Reproduce the entries word for word but drop every picture.

:: RECORDS FOR THIS TASK ::

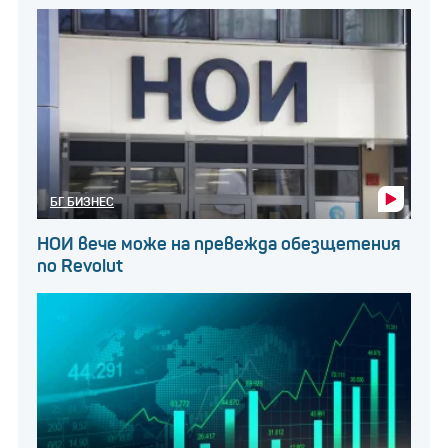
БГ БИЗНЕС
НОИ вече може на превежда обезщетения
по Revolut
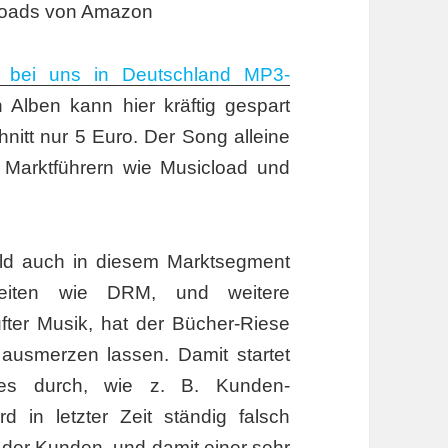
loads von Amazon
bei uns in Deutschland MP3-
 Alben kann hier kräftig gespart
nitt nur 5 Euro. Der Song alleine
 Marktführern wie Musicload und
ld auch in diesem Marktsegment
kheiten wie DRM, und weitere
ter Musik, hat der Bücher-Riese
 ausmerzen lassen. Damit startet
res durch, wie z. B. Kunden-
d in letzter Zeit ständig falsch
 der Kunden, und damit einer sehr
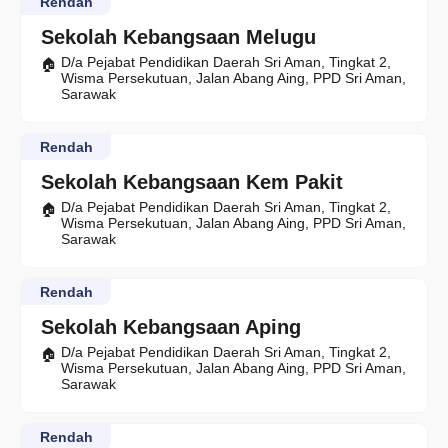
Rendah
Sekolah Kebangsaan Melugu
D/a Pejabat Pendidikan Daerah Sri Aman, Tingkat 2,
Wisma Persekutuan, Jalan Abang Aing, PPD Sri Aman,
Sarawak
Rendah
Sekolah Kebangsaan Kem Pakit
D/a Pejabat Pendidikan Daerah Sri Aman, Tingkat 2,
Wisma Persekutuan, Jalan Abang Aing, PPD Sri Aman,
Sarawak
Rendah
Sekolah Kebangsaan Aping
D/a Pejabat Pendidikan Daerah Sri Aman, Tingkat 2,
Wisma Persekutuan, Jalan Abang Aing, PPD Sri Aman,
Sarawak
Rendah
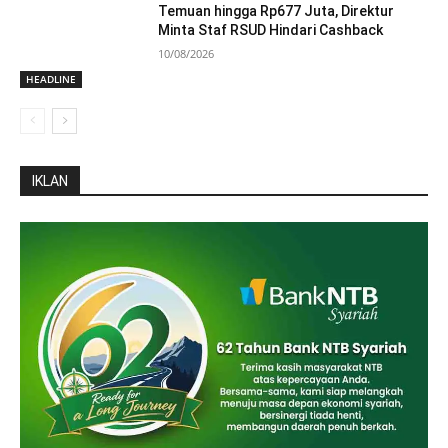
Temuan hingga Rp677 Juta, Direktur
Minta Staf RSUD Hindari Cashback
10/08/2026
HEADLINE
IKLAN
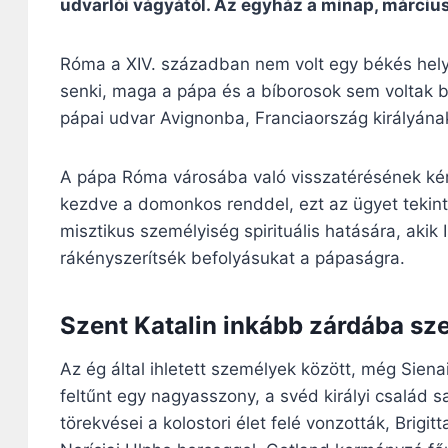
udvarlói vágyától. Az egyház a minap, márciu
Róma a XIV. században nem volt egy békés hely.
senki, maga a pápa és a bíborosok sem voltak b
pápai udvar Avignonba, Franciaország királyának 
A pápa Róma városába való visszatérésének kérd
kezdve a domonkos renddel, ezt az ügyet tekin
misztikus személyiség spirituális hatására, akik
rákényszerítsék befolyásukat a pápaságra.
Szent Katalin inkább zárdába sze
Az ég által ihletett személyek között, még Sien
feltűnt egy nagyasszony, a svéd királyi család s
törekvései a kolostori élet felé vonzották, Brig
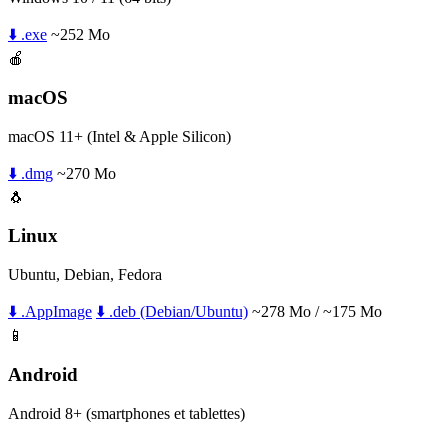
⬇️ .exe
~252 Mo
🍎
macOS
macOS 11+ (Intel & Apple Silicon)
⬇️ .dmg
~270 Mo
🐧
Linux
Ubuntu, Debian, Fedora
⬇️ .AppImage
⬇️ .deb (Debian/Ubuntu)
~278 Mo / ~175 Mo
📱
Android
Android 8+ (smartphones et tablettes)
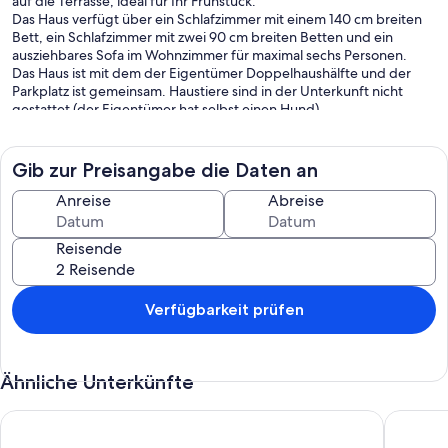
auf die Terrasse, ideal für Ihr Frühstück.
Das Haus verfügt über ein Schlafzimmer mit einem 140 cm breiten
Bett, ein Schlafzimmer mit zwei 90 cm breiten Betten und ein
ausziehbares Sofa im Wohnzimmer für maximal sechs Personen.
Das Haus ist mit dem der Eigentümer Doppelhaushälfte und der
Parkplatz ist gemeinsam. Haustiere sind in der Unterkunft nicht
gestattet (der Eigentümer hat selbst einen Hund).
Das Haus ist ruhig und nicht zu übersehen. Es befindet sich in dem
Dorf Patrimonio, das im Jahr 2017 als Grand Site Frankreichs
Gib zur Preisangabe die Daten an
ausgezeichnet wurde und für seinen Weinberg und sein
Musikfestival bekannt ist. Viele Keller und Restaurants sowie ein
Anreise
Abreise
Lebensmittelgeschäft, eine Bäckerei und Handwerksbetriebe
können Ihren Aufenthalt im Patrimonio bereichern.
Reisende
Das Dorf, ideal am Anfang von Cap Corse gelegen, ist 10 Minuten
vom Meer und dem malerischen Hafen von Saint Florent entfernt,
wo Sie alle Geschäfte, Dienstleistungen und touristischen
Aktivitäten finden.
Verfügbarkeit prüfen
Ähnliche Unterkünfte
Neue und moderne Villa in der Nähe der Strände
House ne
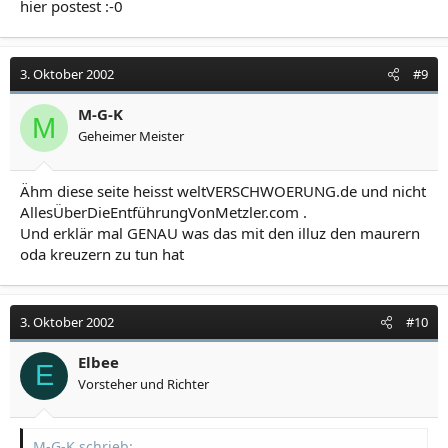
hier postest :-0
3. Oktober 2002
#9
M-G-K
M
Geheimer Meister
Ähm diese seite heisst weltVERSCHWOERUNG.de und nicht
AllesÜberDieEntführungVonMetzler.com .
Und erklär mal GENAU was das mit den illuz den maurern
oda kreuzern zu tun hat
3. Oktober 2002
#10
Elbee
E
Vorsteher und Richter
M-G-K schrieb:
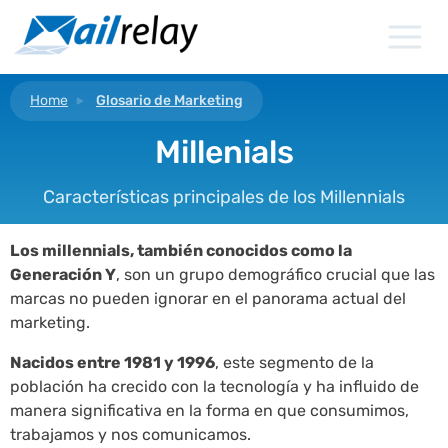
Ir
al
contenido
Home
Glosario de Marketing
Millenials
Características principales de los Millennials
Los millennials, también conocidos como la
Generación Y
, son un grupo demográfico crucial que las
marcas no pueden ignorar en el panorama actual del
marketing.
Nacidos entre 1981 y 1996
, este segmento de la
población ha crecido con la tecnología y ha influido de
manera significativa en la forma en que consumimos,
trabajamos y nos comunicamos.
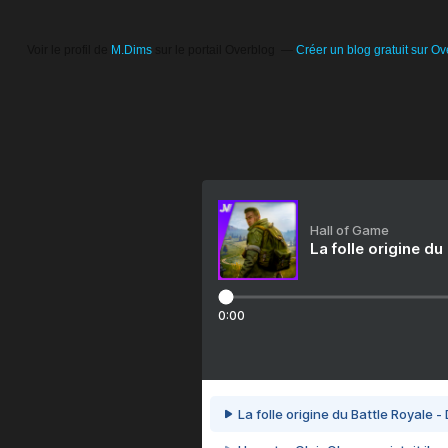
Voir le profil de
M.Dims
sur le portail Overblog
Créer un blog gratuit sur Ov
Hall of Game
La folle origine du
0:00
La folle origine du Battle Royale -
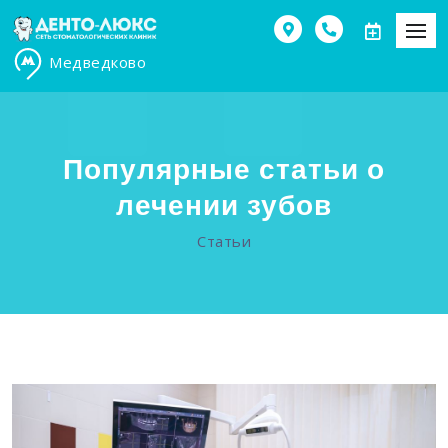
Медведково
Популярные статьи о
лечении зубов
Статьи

:::

• _ANSWER BOX_
БГ БИЗНЕС
НОИ вече може на превежда обезщетения
по Revolut
loads von Amazon
bei uns in Deutschland MP3-
 Alben kann hier kräftig gespart
nitt nur 5 Euro. Der Song alleine
 Marktführern wie Musicload und
ld auch in diesem Marktsegment
kheiten wie DRM, und weitere
ter Musik, hat der Bücher-Riese
 ausmerzen lassen. Damit startet
res durch, wie z. B. Kunden-
d in letzter Zeit ständig falsch
 der Kunden, und damit einer sehr
Rendah
Sekolah Kebangsaan Melugu
D/a Pejabat Pendidikan Daerah Sri Aman, Tingkat 2,
Wisma Persekutuan, Jalan Abang Aing, PPD Sri Aman,
Sarawak
Rendah
Sekolah Kebangsaan Kem Pakit
D/a Pejabat Pendidikan Daerah Sri Aman, Tingkat 2,
Wisma Persekutuan, Jalan Abang Aing, PPD Sri Aman,
Sarawak
Rendah
Sekolah Kebangsaan Aping
D/a Pejabat Pendidikan Daerah Sri Aman, Tingkat 2,
Wisma Persekutuan, Jalan Abang Aing, PPD Sri Aman,
Sarawak
Rendah
Temuan hingga Rp677 Juta, Direktur
Minta Staf RSUD Hindari Cashback
10/08/2026
HEADLINE
IKLAN
udvarlói vágyától. Az egyház a minap, márciu
Róma a XIV. században nem volt egy békés hely.
senki, maga a pápa és a bíborosok sem voltak b
pápai udvar Avignonba, Franciaország királyának 
A pápa Róma városába való visszatérésének kérd
kezdve a domonkos renddel, ezt az ügyet tekin
misztikus személyiség spirituális hatására, akik
rákényszerítsék befolyásukat a pápaságra.
Szent Katalin inkább zárdába sze
Az ég által ihletett személyek között, még Sien
feltűnt egy nagyasszony, a svéd királyi család s
törekvései a kolostori élet felé vonzották, Brig
⬇️ .exe
~252 Mo
🍎
macOS
macOS 11+ (Intel & Apple Silicon)
⬇️ .dmg
~270 Mo
🐧
Linux
Ubuntu, Debian, Fedora
⬇️ .AppImage
⬇️ .deb (Debian/Ubuntu)
~278 Mo / ~175 Mo
📱
Android
Android 8+ (smartphones et tablettes)
auf die Terrasse, ideal für Ihr Frühstück.
Das Haus verfügt über ein Schlafzimmer mit einem 140 cm breiten
Bett, ein Schlafzimmer mit zwei 90 cm breiten Betten und ein
ausziehbares Sofa im Wohnzimmer für maximal sechs Personen.
Das Haus ist mit dem der Eigentümer Doppelhaushälfte und der
Parkplatz ist gemeinsam. Haustiere sind in der Unterkunft nicht
gestattet (der Eigentümer hat selbst einen Hund).
Das Haus ist ruhig und nicht zu übersehen. Es befindet sich in dem
Dorf Patrimonio, das im Jahr 2017 als Grand Site Frankreichs
Gib zur Preisangabe die Daten an
ausgezeichnet wurde und für seinen Weinberg und sein
Musikfestival bekannt ist. Viele Keller und Restaurants sowie ein
Anreise
Abreise
Lebensmittelgeschäft, eine Bäckerei und Handwerksbetriebe
können Ihren Aufenthalt im Patrimonio bereichern.
Reisende
Das Dorf, ideal am Anfang von Cap Corse gelegen, ist 10 Minuten
vom Meer und dem malerischen Hafen von Saint Florent entfernt,
wo Sie alle Geschäfte, Dienstleistungen und touristischen
Aktivitäten finden.
Verfügbarkeit prüfen
Ähnliche Unterkünfte
Neue und moderne Villa in der Nähe der Strände
House ne
hier postest :-0
3. Oktober 2002
#9
M-G-K
M
Geheimer Meister
Ähm diese seite heisst weltVERSCHWOERUNG.de und nicht
AllesÜberDieEntführungVonMetzler.com .
Und erklär mal GENAU was das mit den illuz den maurern
oda kreuzern zu tun hat
3. Oktober 2002
#10
Elbee
E
Vorsteher und Richter
M-G-K schrieb:
Ir
al
contenido
Home
Glosario de Marketing
Millenials
Características principales de los Millennials
Los millennials, también conocidos como la
Generación Y
, son un grupo demográfico crucial que las
marcas no pueden ignorar en el panorama actual del
marketing.
Nacidos entre 1981 y 1996
, este segmento de la
población ha crecido con la tecnología y ha influido de
manera significativa en la forma en que consumimos,
trabajamos y nos comunicamos.
Voir le profil de
M.Dims
sur le portail Overblog
Créer un blog gratuit sur Ov
Hall of Game
La folle origine du
0:00
La folle origine du Battle Royale -
Медведково
Популярные статьи о
лечении зубов
Статьи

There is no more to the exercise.